Selected text:

· · ·

Dinosaurs’ still roaming the earth today is a fantasy element to be found in stories dating from as far back as 1912s The Lost World by Sir Arthur Conan Doyle to the upcoming Jurassic World and our love of those magnificent beasts will certainly keep this genre alive, do it is no surprise that the author of some of the world’s greatest pulp adventures didn’t tackle that subject a time or two and today we are going to look at Edgar Rice Burroughs’ The Land That Time Forgot and its 1975 movie adaptation.
The Land That Time Forgot was original published in 1918 as a three-part serial for Blue Book Magazine and starts as many of Burroughs’ books do with someone finding a manuscript belonging to the hero, in this case it was found in a thermos that had been tossed into the ocean by Bowen Tyler in the hopes that someday it would be found and someone would attempt a rescue.
The story takes place during WWI and begins with Tyler and his Airedale terrier Nobs aboard an American passenger ship that is struck by torpedo from a German U-boat. The ship goes down quickly and many of its survivors are killed by the cruel deck guns of the German crew with eventually only Tyler, his dog and fellow passenger the beautiful Lys La Rue seemingly to be the only ones left alive. They are soon rescued by a passing tugboat but their good fortune does not last long as the very same sub that sank Tyler and company attacks the tug, but the brave captain of the tugboat will not go down without a fight, and before the tug sinks beneath the waves he manages to engage the enemy sub so that his crew, with the help of Tyler and Nobs, overtake the Germans and capture the sub.
As an author, Burroughs wasn’t above using coincidences to help move the narrative along but in the case of The Land That Time Forgot he may be stretching the bounds of credulity a bit too far, not only do we find out that the German U-Boat, U-33 happened to be manufactured by Tyler’s family shipyard but that the captain of said U-Boat is the ex-fiancé of Lys La Rue. I know it’s a small world but that’s a bit much. U-boat commander Baron Fredrick Von Schoenvorts was made to be Lys’s ex because this allows suspicion to fall on her when small acts of sabotage begin to plague the submarine and thus throws a roadblock in Tyler’s romantic life. Of course, it turns out that the saboteur is not Lys or even one of the German crew, but one of the tugboat crew that just so happens to really, really hate America.
With a destroyed radio, a broken compass, poisoned provision and now low on fuel the occupants of U-33 find themselves off the coast of the mysterious sub-continent of Caprona with their only hope of survival is in finding supplies beyond its apparently impenetrable cliffs. Lucky for them a warm current is discovered that leads them to a passage under the cliffs and into the primitive land of Caspak a world rife with prehistoric life ranging from the age of dinosaurs to the dawn of man.
The only surprising thing here is that it took until 1975 for this story to be adapted for the big screen. Produced by Amicus Productions and with a screenplay by noted fantasy author Michael Moorcock, but unfortunately, this film did not set the world on fire as its low budget dinosaurs were more laughable than threatening.

· · ·

Input data:

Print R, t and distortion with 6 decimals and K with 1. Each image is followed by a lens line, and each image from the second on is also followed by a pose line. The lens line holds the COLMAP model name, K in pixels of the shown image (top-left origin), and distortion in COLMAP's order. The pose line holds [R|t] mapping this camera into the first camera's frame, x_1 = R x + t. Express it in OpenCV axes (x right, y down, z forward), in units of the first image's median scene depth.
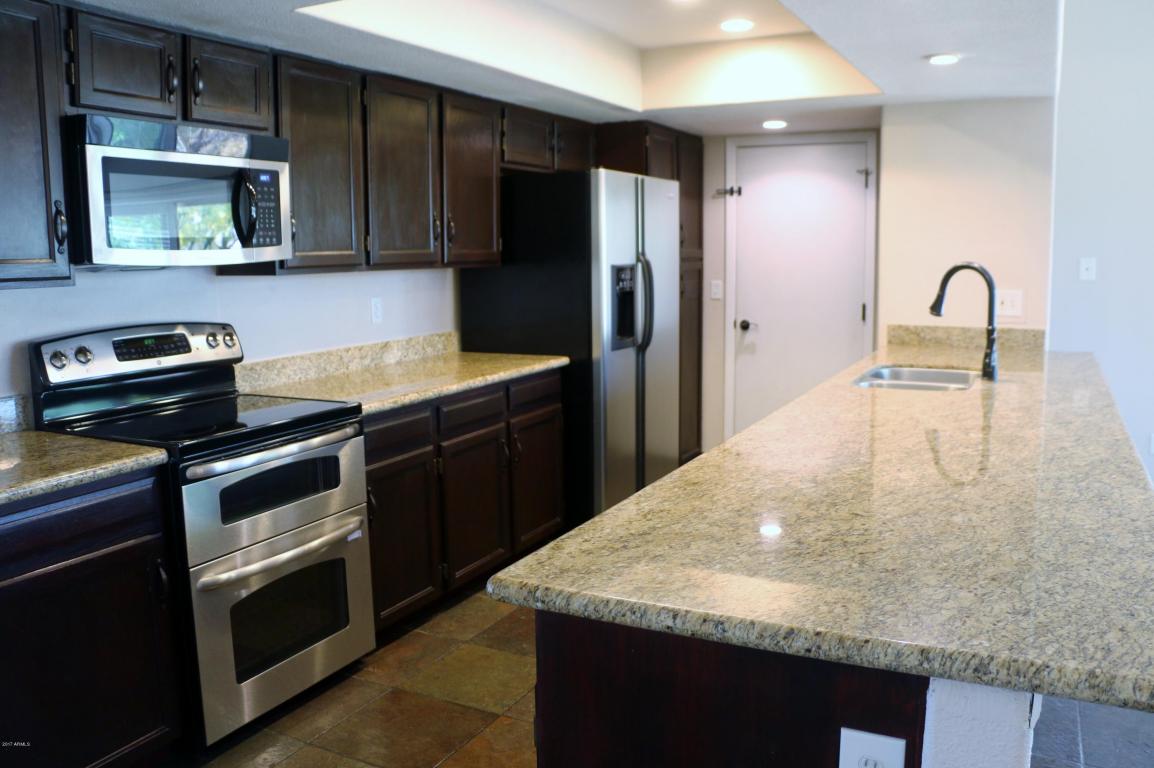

· · ·

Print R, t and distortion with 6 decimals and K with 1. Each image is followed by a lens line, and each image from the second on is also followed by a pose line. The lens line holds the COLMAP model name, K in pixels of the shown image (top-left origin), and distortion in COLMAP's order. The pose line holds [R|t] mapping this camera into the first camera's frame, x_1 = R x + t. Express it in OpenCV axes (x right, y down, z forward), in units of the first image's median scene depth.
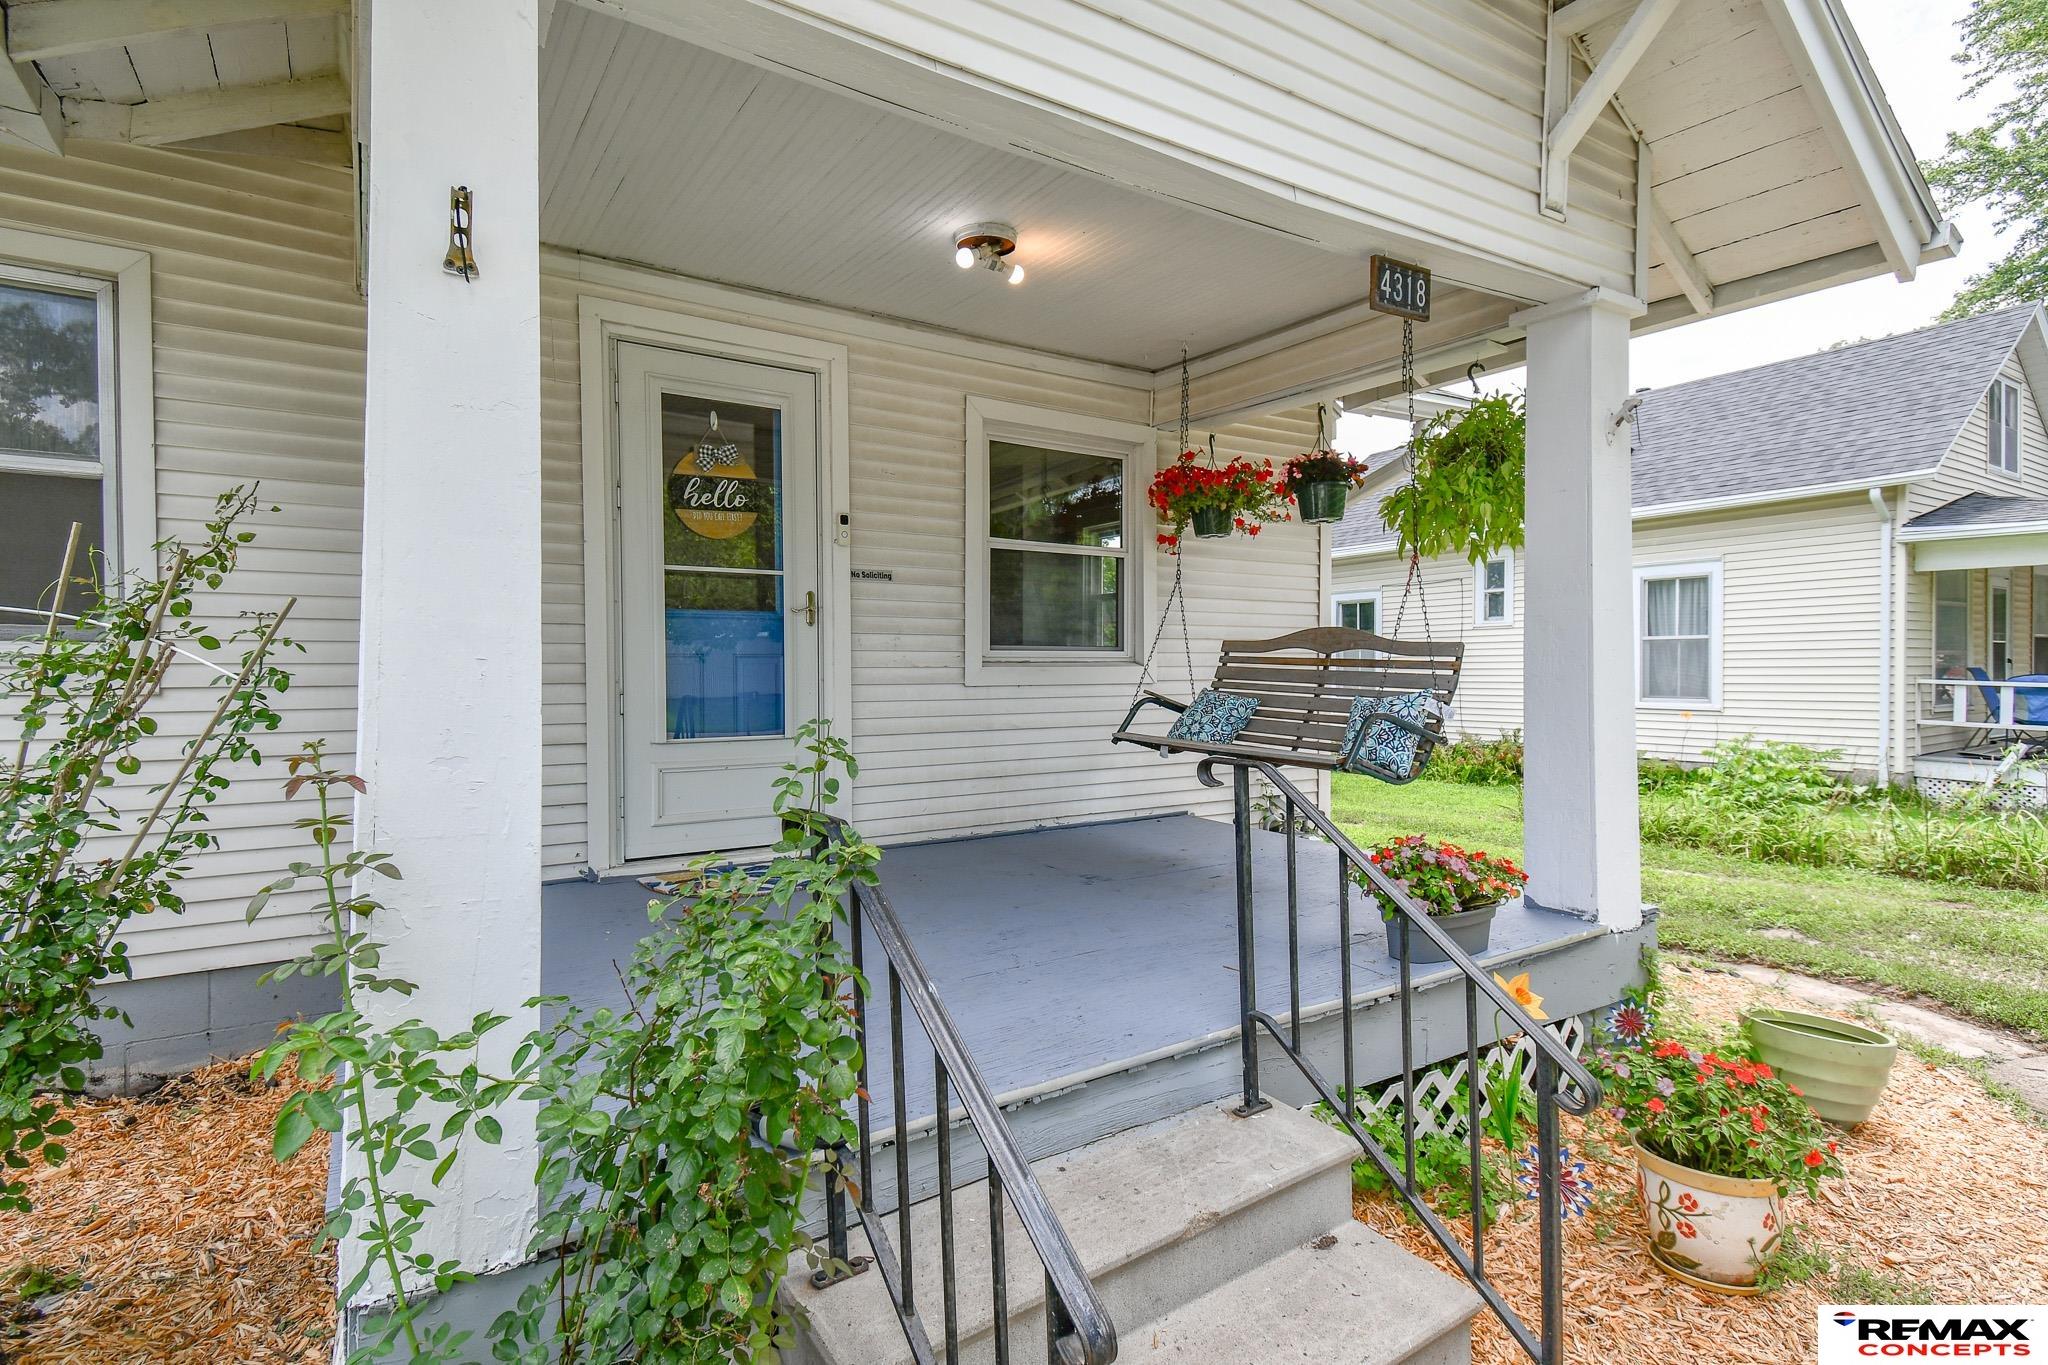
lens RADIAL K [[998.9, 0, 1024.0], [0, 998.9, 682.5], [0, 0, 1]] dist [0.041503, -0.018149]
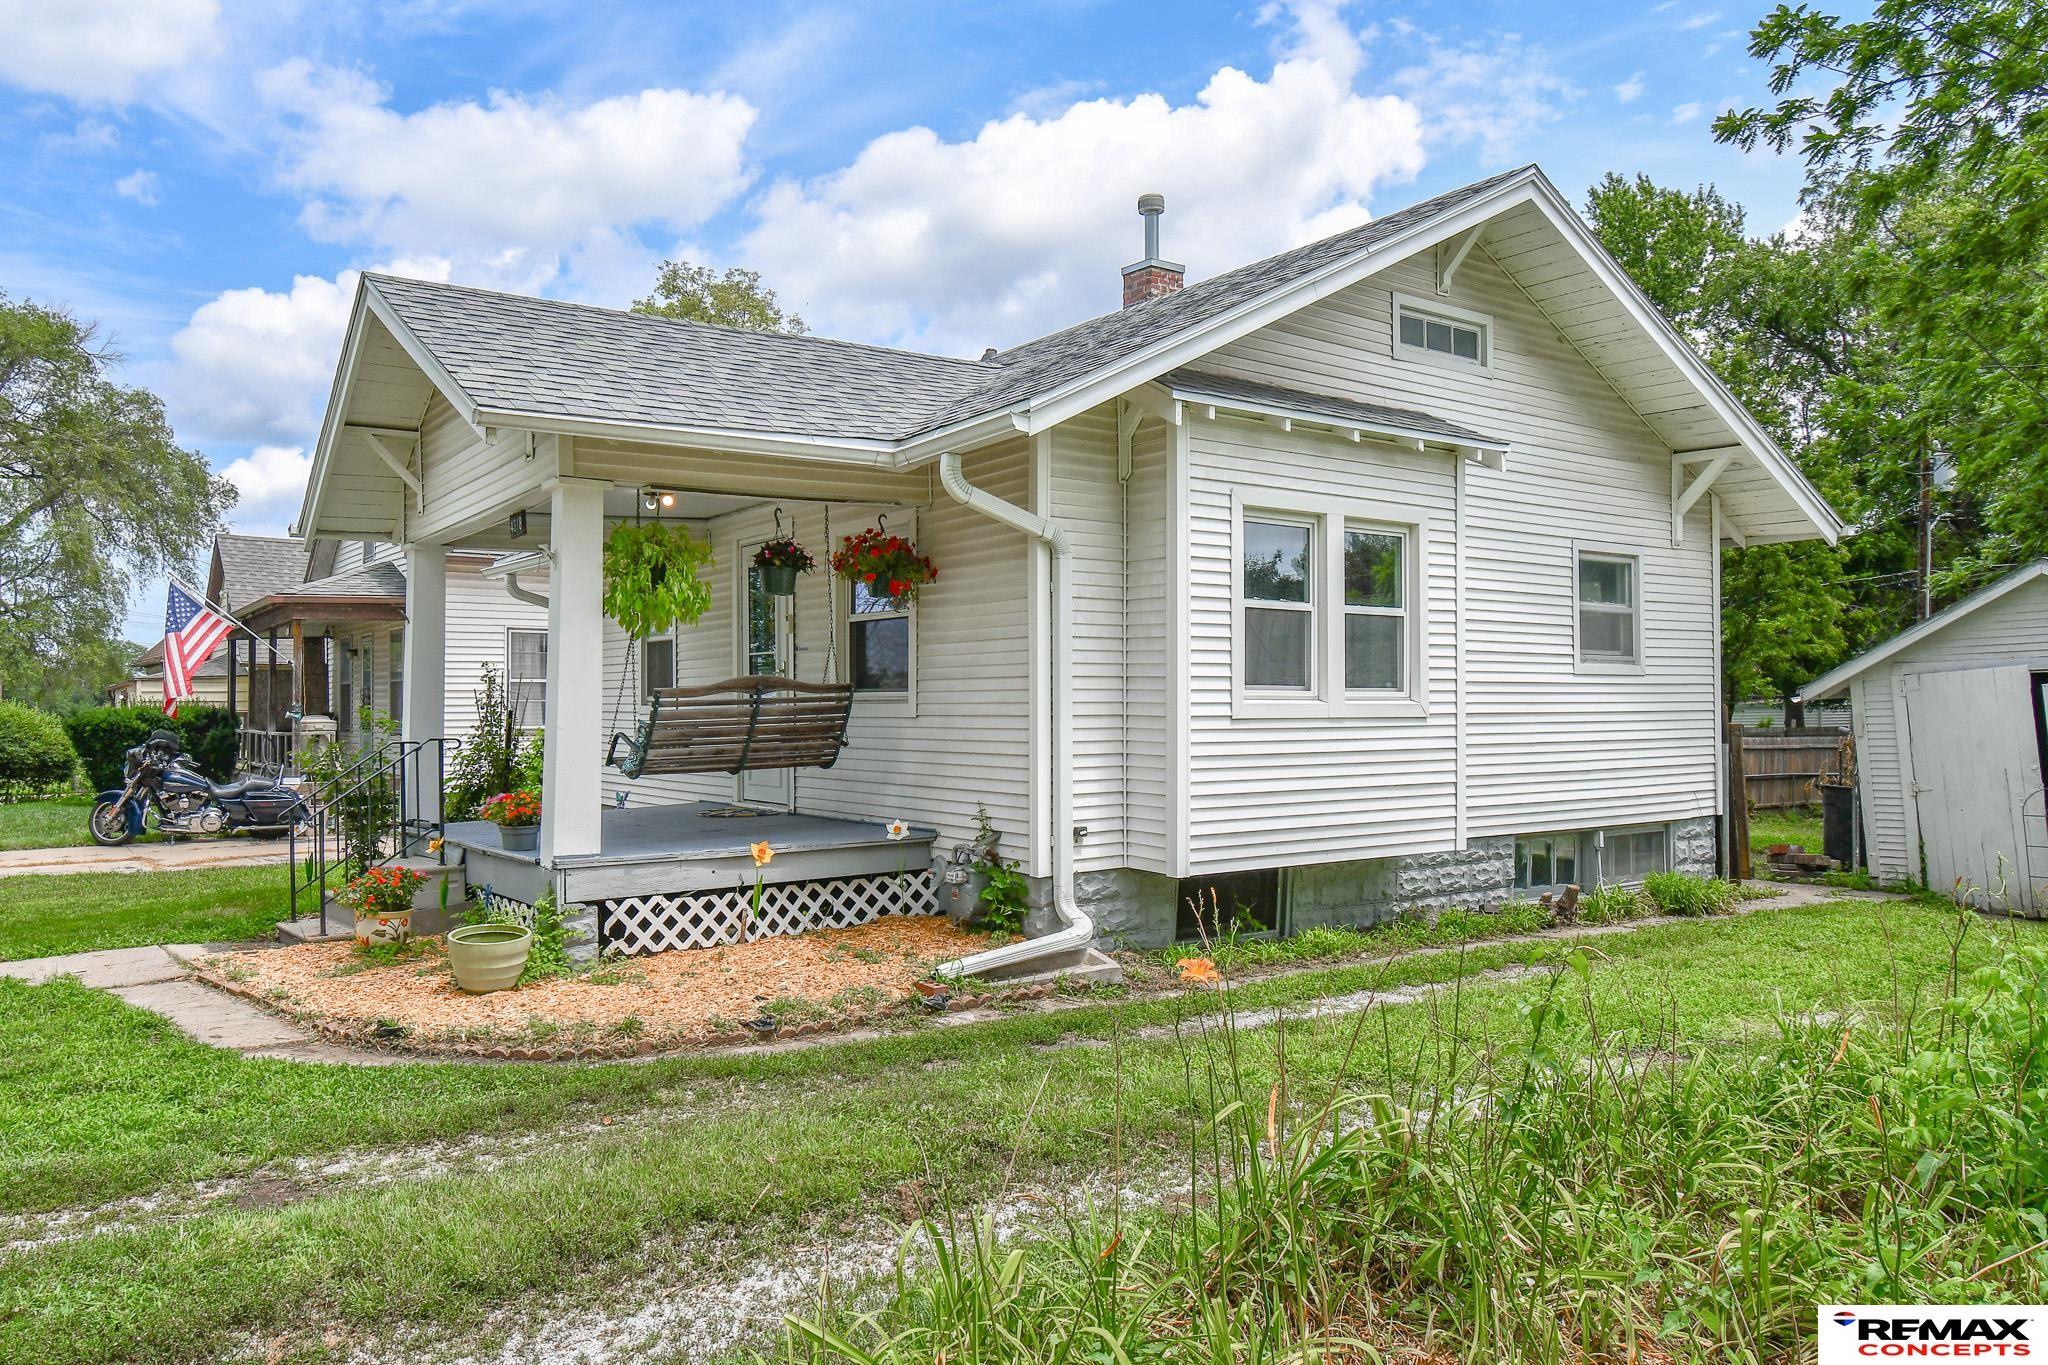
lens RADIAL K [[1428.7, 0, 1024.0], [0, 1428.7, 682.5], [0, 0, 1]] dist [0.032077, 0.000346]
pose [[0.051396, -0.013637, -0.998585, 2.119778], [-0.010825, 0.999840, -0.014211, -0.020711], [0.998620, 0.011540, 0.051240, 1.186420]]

· · ·

Rewrite the review of The Land That Time Forgot, starting with "Dinosaurs’ still roaming" and going on through "attempt a rescue.", with "thermos" replaced by "bottle".

Response area:
Dinosaurs’ still roaming the earth today is a fantasy element to be found in stories dating from as far back as 1912s The Lost World by Sir Arthur Conan Doyle to the upcoming Jurassic World and our love of those magnificent beasts will certainly keep this genre alive, do it is no surprise that the author of some of the world’s greatest pulp adventures didn’t tackle that subject a time or two and today we are going to look at Edgar Rice Burroughs’ The Land That Time Forgot and its 1975 movie adaptation.
The Land That Time Forgot was original published in 1918 as a three-part serial for Blue Book Magazine and starts as many of Burroughs’ books do with someone finding a manuscript belonging to the hero, in this case it was found in a bottle that had been tossed into the ocean by Bowen Tyler in the hopes that someday it would be found and someone would attempt a rescue.